The UN peacekeeping force that has been stationed in the Democratic Republic of Congo since 2000 is the largest, most expensive such operation in the world, with a current troop strength of 20,000 and an annual cost of $1.5 billion. For most of that period it has been a study in dashed expectations and frustration, focused too often on protecting its own troops instead of the civilians who have borne the brunt of Congo's brutal wars.
This year has brought hints of change. A new Security Council resolution enacted in March 2013 authorized "targeted offensive operations" to neutralize and disarm the dozens of armed militias that have chopped eastern Congo into a patchwork of warring fiefdoms. In June deployments began for a new "Force Intervention Brigade"—3,000 troops in total from Tanzania, South Africa and Malawi. The brigade, and the larger MONUSCO force of which it is part, were charged with making the Security Council's strengthened mandate real.
This summer and fall MONUSCO, to the surprise of many skeptics, began matching the rhetoric with actions on the ground, working with a newly invigorated Congolese army to dislodge and disarm the militias.
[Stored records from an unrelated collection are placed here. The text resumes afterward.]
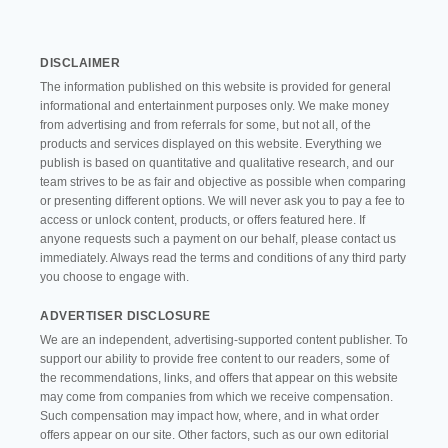
Página
DISCLAIMER
The information published on this website is provided for general
informational and entertainment purposes only. We make money
from advertising and from referrals for some, but not all, of the
products and services displayed on this website. Everything we
publish is based on quantitative and qualitative research, and our
team strives to be as fair and objective as possible when comparing
or presenting different options. We will never ask you to pay a fee to
access or unlock content, products, or offers featured here. If
anyone requests such a payment on our behalf, please contact us
immediately. Always read the terms and conditions of any third party
you choose to engage with.
ADVERTISER DISCLOSURE
We are an independent, advertising-supported content publisher. To
support our ability to provide free content to our readers, some of
the recommendations, links, and offers that appear on this website
may come from companies from which we receive compensation.
Such compensation may impact how, where, and in what order
offers appear on our site. Other factors, such as our own editorial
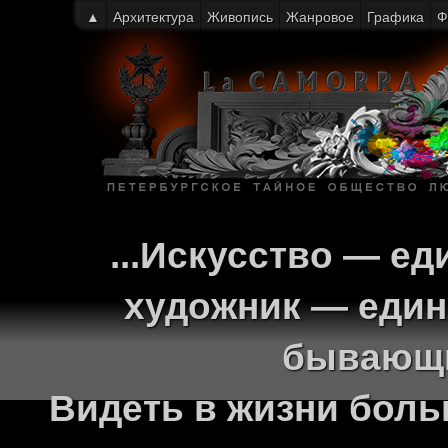
▲
Архитектура
Живопись
Жанровое
Графика
Ф
...Искусство — ед
художник — един
бывающи
Видеть в жизни больш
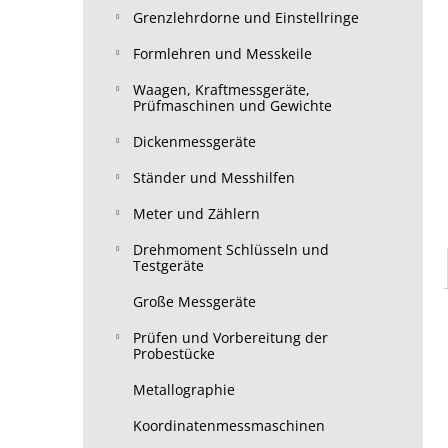
Grenzlehrdorne und Einstellringe
Formlehren und Messkeile
Waagen, Kraftmessgeräte,
Prüfmaschinen und Gewichte
Dickenmessgeräte
Ständer und Messhilfen
Meter und Zählern
Drehmoment Schlüsseln und
Testgeräte
Große Messgeräte
Prüfen und Vorbereitung der
Probestücke
Metallographie
Koordinatenmessmaschinen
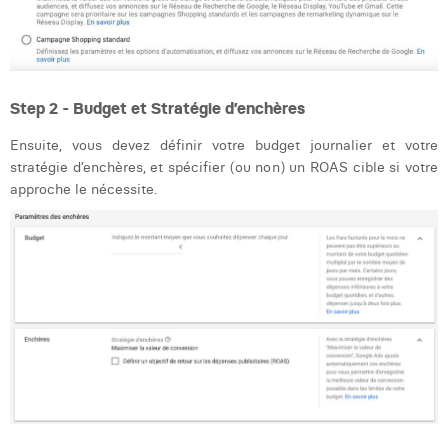
William Rezette
Yaël Vanhoe
Step 2 - Budget et Stratégie d’enchères
Ensuite, vous devez définir votre budget journalier et votre
stratégie d’enchères, et spécifier (ou non) un ROAS cible si votre
approche le nécessite.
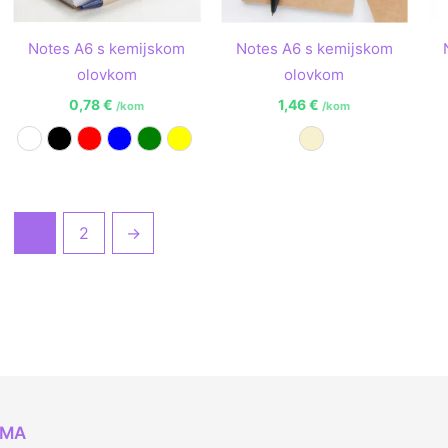
Notes A6 s kemijskom
Notes A6 s kemijskom
olovkom
olovkom
0,78
€
1,46
€
/kom
/kom
Bijela
Crna
Crvena
Plava
Zelena
Žuta
Prirodna
1
2
→
AMA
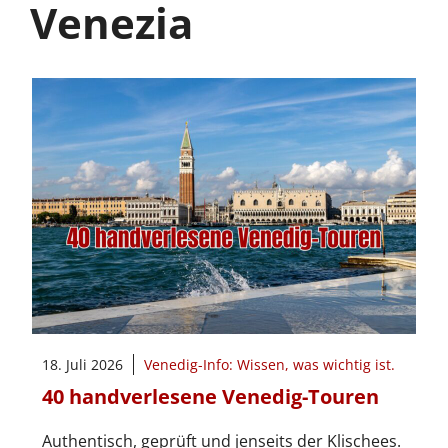
Venezia
18. Juli 2026
Venedig-Info: Wissen, was wichtig ist.
40 handverlesene Venedig-Touren
Authentisch, geprüft und jenseits der Klischees.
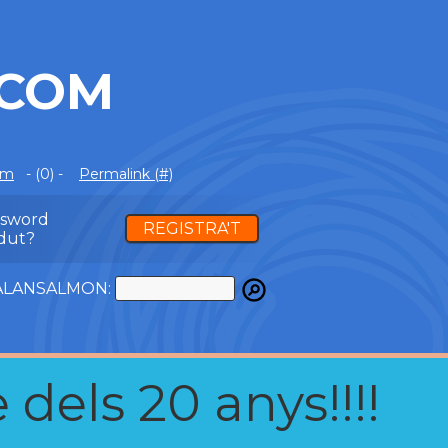
.COM
om
- (0) -
Permalink (#)
ssword
REGISTRA'T
dut?
ATALANSALMON:
 dels 20 anys!!!!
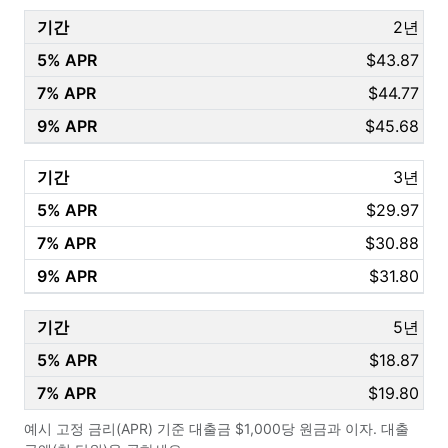
2년
$43.87
$44.77
$45.68
3년
$29.97
$30.88
$31.80
5년
$18.87
$19.80
$20.76
예시 고정 금리(APR) 기준 대출금 $1,000당 원금과 이자. 대출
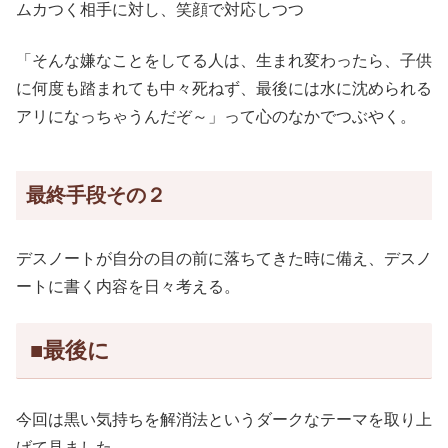
ムカつく相手に対し、笑顔で対応しつつ
「そんな嫌なことをしてる人は、生まれ変わったら、子供
に何度も踏まれても中々死ねず、最後には水に沈められる
アリになっちゃうんだぞ～」って心のなかでつぶやく。
最終手段その２
デスノートが自分の目の前に落ちてきた時に備え、デスノ
ートに書く内容を日々考える。
■最後に
今回は黒い気持ちを解消法というダークなテーマを取り上
げて見ました。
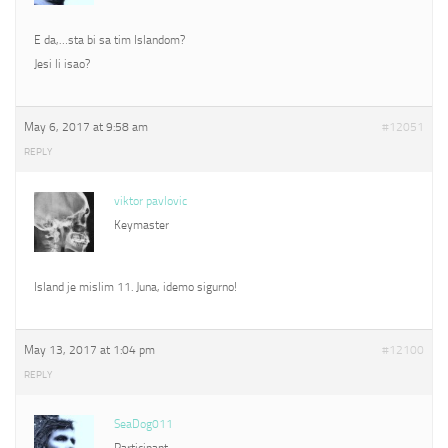
E da,…sta bi sa tim Islandom?
Jesi li isao?
May 6, 2017 at 9:58 am
#12051
REPLY
viktor pavlovic
Keymaster
Island je mislim 11. Juna, idemo sigurno!
May 13, 2017 at 1:04 pm
#12100
REPLY
SeaDog011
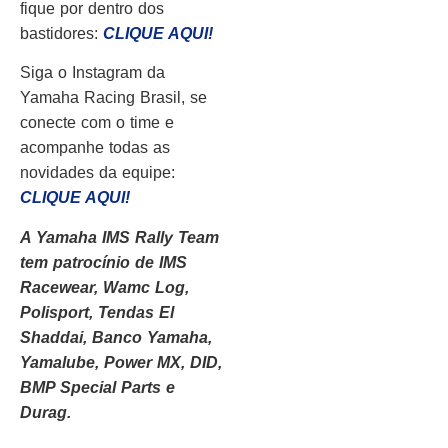
fique por dentro dos
bastidores:
CLIQUE AQUI!
Siga o Instagram da
Yamaha Racing Brasil, se
conecte com o time e
acompanhe todas as
novidades da equipe:
CLIQUE AQUI!
A Yamaha IMS Rally Team
tem patrocínio de IMS
Racewear, Wamc Log,
Polisport, Tendas El
Shaddai, Banco Yamaha,
Yamalube, Power MX, DID,
BMP Special Parts e
Durag.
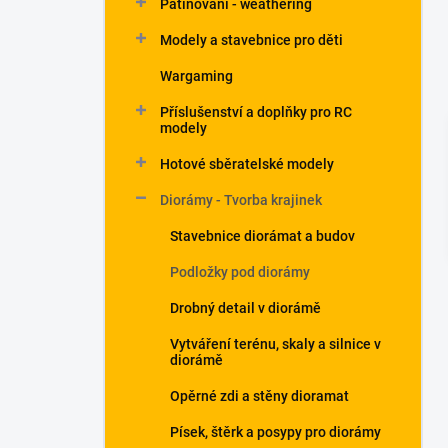
Patinování - weathering
a
n
Modely a stavebnice pro děti
e
Wargaming
l
Příslušenství a doplňky pro RC
modely
Hotové sběratelské modely
Diorámy - Tvorba krajinek
Stavebnice diorámat a budov
Podložky pod diorámy
Drobný detail v diorámě
Vytváření terénu, skaly a silnice v
diorámě
Opěrné zdi a stěny dioramat
Písek, štěrk a posypy pro diorámy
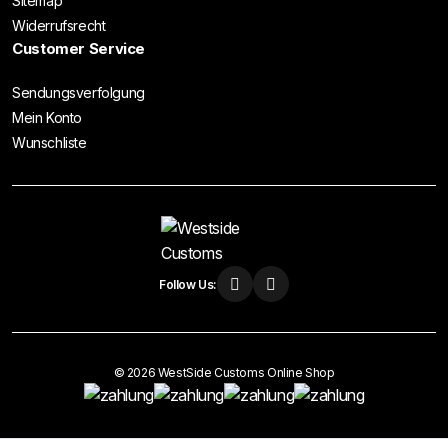
Sitemap
Widerrufsrecht
Customer Service
Sendungsverfolgung
Mein Konto
Wunschliste
Follow Us:
© 2026 WestSide Customs Online Shop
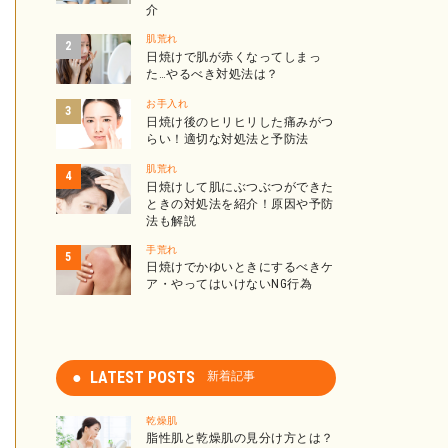
介
肌荒れ
日焼けで肌が赤くなってしまっ
た…やるべき対処法は？
お手入れ
日焼け後のヒリヒリした痛みがつ
らい！適切な対処法と予防法
肌荒れ
日焼けして肌にぶつぶつができた
ときの対処法を紹介！原因や予防
法も解説
手荒れ
日焼けでかゆいときにするべきケ
ア・やってはいけないNG行為
LATEST POSTS
新着記事
乾燥肌
脂性肌と乾燥肌の見分け方とは？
They focused first on one of the most disruptive, the M23, a militia closely aligned with the government of Rwanda that has occupied key towns along the border and even, briefly, the major city of Goma.
This project explores the thinking behind the new initiative, through interviews with MONUSCO's military leaders and their counterparts in the Congolese army and government and through reporting on the ground with UN troops. The stakes are high not just for eastern Congo, where two decades of war have cost some 5 million lives, but as a test more generally of the UN's "responsibility to protect" doctrine that in too many places has left people wondering: Whose responsibility? Protecting whom?